Exercise instructions:
Translate into Spanish the following sentence from the baking blog post below: "I prefer to see it as a positive evolution of a bad habit."

Given passage:
Oh how wrong I was. How woefully wrong.

It started this weekend when my friend found a white hair, and I realized that perhaps for the first time in my life, I felt truly stressed. Let me give you the rundown: 5 midterms in the next two weeks and 1 conference on sustainability that the garden club is hosting, which means calling just about every place in a 10-mile radius to make sure we have everything before this Saturday. It’s been tense.

There have been some silver linings along the way. I’ve discovered that I actually can be productive, as all this stress has guilted me out of even attempting to procrastinate. And miraculously, I’m now ahead of schedule.

So how did I use this extra time? Well I sat around for a bit, reveling in this completely foreign concept of being “ahead,” then I procrastinated, productively. I say productive because, well, now I have like three dozen oatmeal chocolate chip cookies and this rambling blog post. And let me just say, these cookies are worth the fact that I’ll probably be up again past 3AM. I make these whenever I feel stressed because they are the perfect comfort cookie: chewy but not too dense, deliciously full of chocolate, but also healthy (or so I tell myself) because of the oatmeal.

So you can call it a relapse to my addiction to sweets, to my impressive capacity to not get work done, you can call it whatever you want. I prefer to see it as a positive evolution of a bad habit.

Oatmeal Chocolate Chip Cookies (adapted from the Brown-Eyed Baker)

1 1/2 cups all-purpose flour
1/2 tsp baking powder
1/2 tsp salt
1 cup unsalted butter (I used 3/4 cup)
1 cup light brown sugar (I used 3/4 cup)
1 cup granulated sugar
2 eggs
2 tsp vanilla extract (and an extra dash if you love vanilla, like me!)
3 cups old-fashioned oats
1 1/2 cups semisweet chocolate chips

1. Preheat oven to 350 degrees F. Line baking sheets with parchment paper (I just buttered my sheets and the cookies came out a little brown on the bottom, but still delicious)

2. Whisk the flour, baking power, and salt in a small bowl; set aside.

3. Cream together the butter and both sugars on medium speed until light and fluffy, about 3 minutes. Beat in the eggs (one at a time), then mix in the vanilla.

Source material:
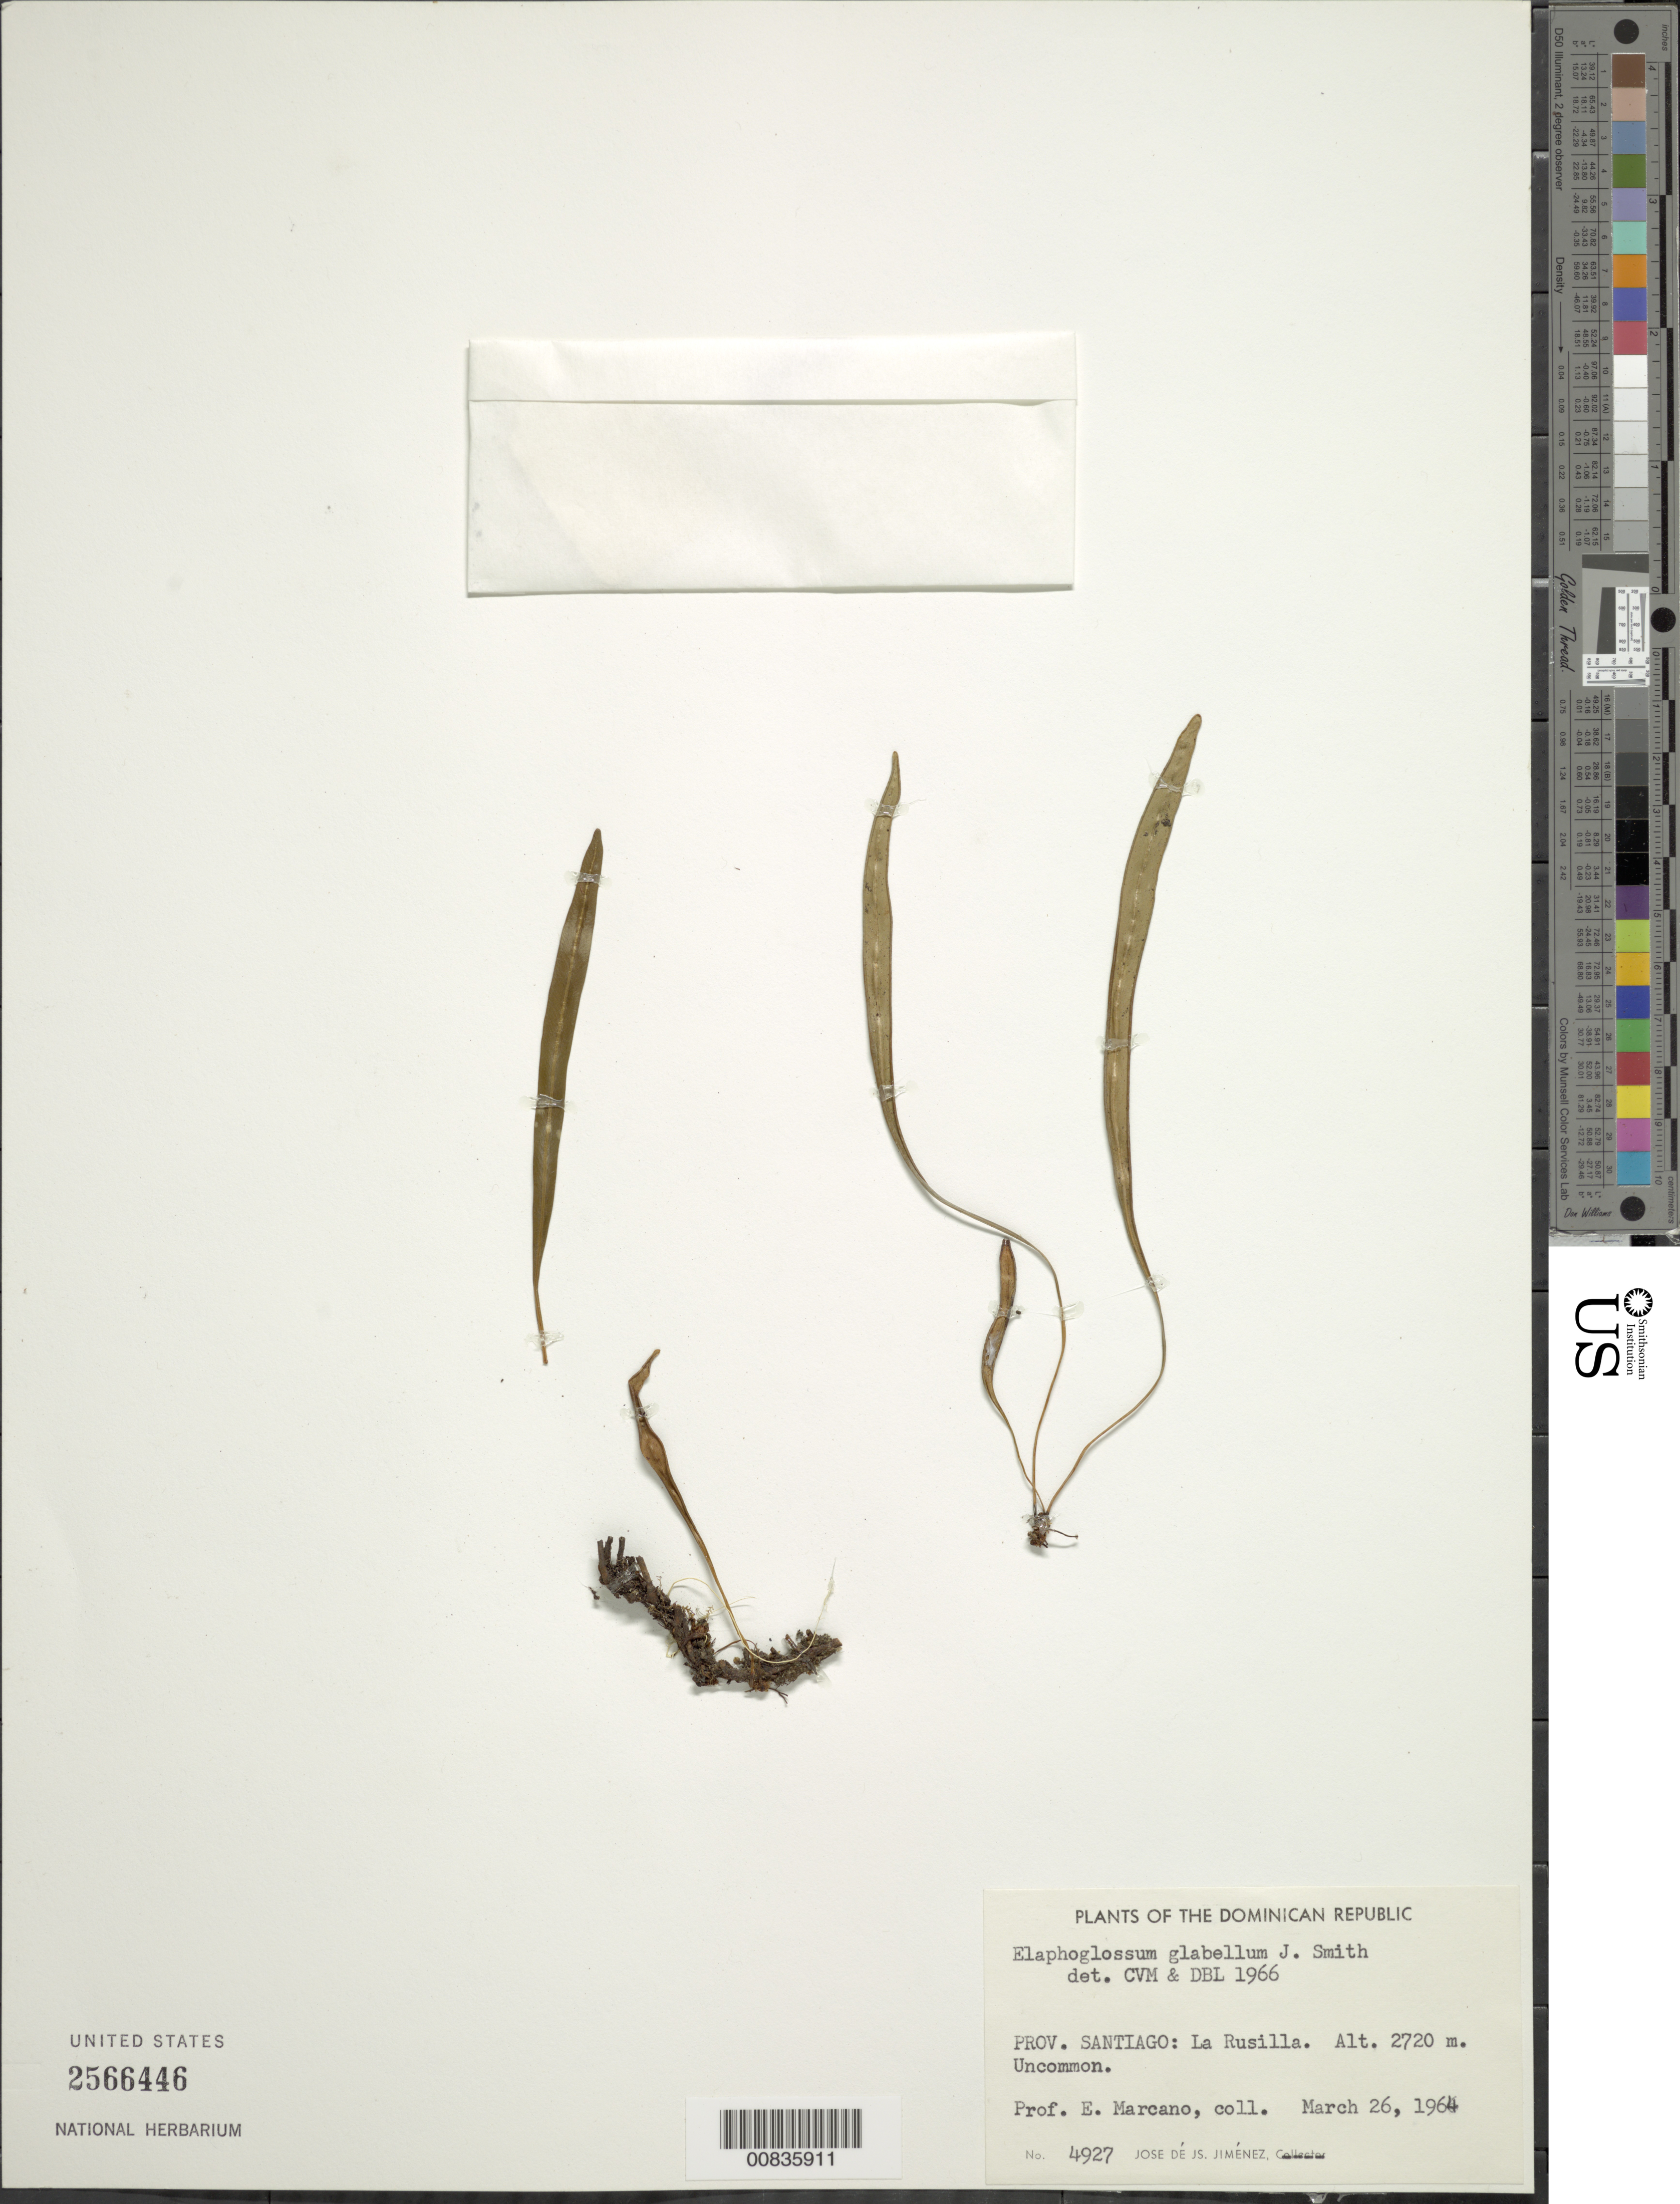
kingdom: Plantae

Answer for this exercise:
Prefiero verlo como una evolución positiva de un mal hábito.